*** Opening of Extract provided ***

Background and Aims: Porto-sinusoidal vascular disorder (PSVD) is a rare and poorly understood vascular liver disease characterized by specific histological alterations in the absence of cirrhosis. This study aimed to evaluate differences in the metabolomic signature between patients with PSVD, cirrhosis, and healthy volunteers (HV) to guide non-invasive diagnosis and to gain further pathophysiological insights.
Method: We analyzed serum samples from 20 patients with histologically verified PSVD, cirrhosis, and HV. Metabolites were measured with liquid chromatography with mass spectrometry. Differential metabolite abundance was quantified with the LIMMA algorithm. Artificial neural network (ANN) and polynomial support vector machine (SVM) models were developed to classify PSVD vs. cirrhosis or HV metabolomic profiles.
Results: 281 metabolites were included in downstream analysis. Clustering separated PSVD metabolomes from HV, while a subset of PSVD patients (n=5, 25%) showed overlaps with cirrhosis. Differential testing revealed that aspartic acid, cholesterol, isovaleric acid, and hydroxyglutaric acid were linked to PSVD, whereas taurocholic and isovaleric acids to cirrhosis. Alterations in the pyrimidine, glycine, serine, and threonine pathways were exclusively associated with PSVD. Selected metabolic signatures optimized by a machine learning approach reliably distinguished PSVD from HV or cirrhosis utilizing 4 to 6 metabolites and were even further improved by including liver stiffness measurements.

*** Close of Extract provided ***

List the metabolites that the abstract above says differential testing linked to PSVD.

*** Opening of Data listing ***

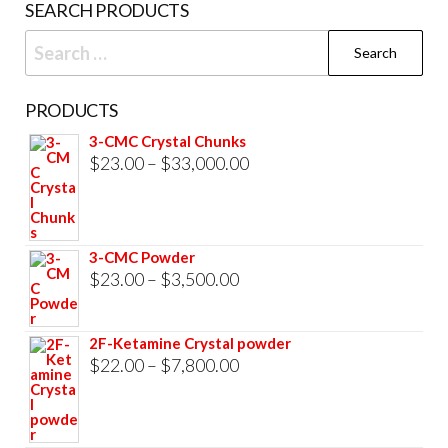
SEARCH PRODUCTS
pag
Search
for:
PRODUCTS
3-CMC Crystal Chunks
Price
$
23.00
–
$
33,000.00
range:
$23.00
through
3-CMC Powder
$33,000.00
Price
$
23.00
–
$
3,500.00
range:
$23.00
2F-Ketamine Crystal powder
through
Price
$
22.00
–
$
7,800.00
$3,500.00
range:
$22.00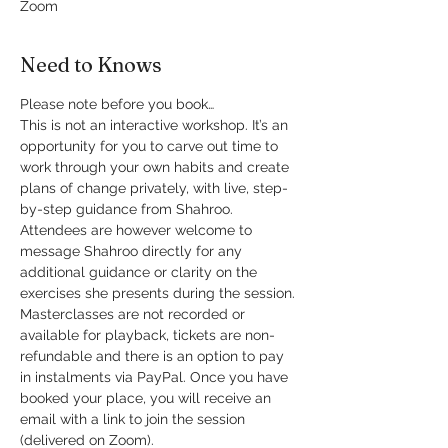
Zoom
Need to Knows
Please note before you book…
This is not an interactive workshop. It’s an 
opportunity for you to carve out time to 
work through your own habits and create 
plans of change privately, with live, step-
by-step guidance from Shahroo. 
Attendees are however welcome to 
message Shahroo directly for any 
additional guidance or clarity on the 
exercises she presents during the session.
Masterclasses are not recorded or 
available for playback, tickets are non-
refundable and there is an option to pay 
in instalments via PayPal. Once you have 
booked your place, you will receive an 
email with a link to join the session 
(delivered on Zoom).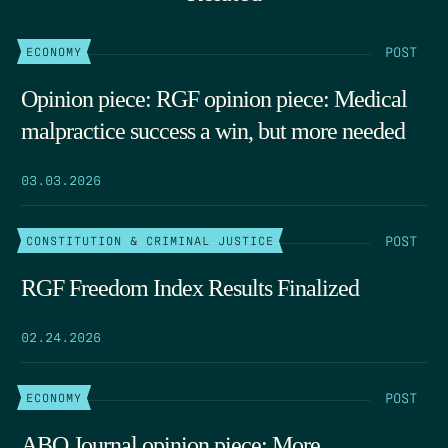
POST
ECONOMY
Opinion piece: RGF opinion piece: Medical
malpractice success a win, but more needed
03.03.2026
POST
CONSTITUTION & CRIMINAL JUSTICE
RGF Freedom Index Results Finalized
02.24.2026
POST
ECONOMY
ABQ Journal opinion piece: More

*** Close of Data listing ***

- Output -
Aspartic acid, cholesterol, isovaleric acid, and hydroxyglutaric acid.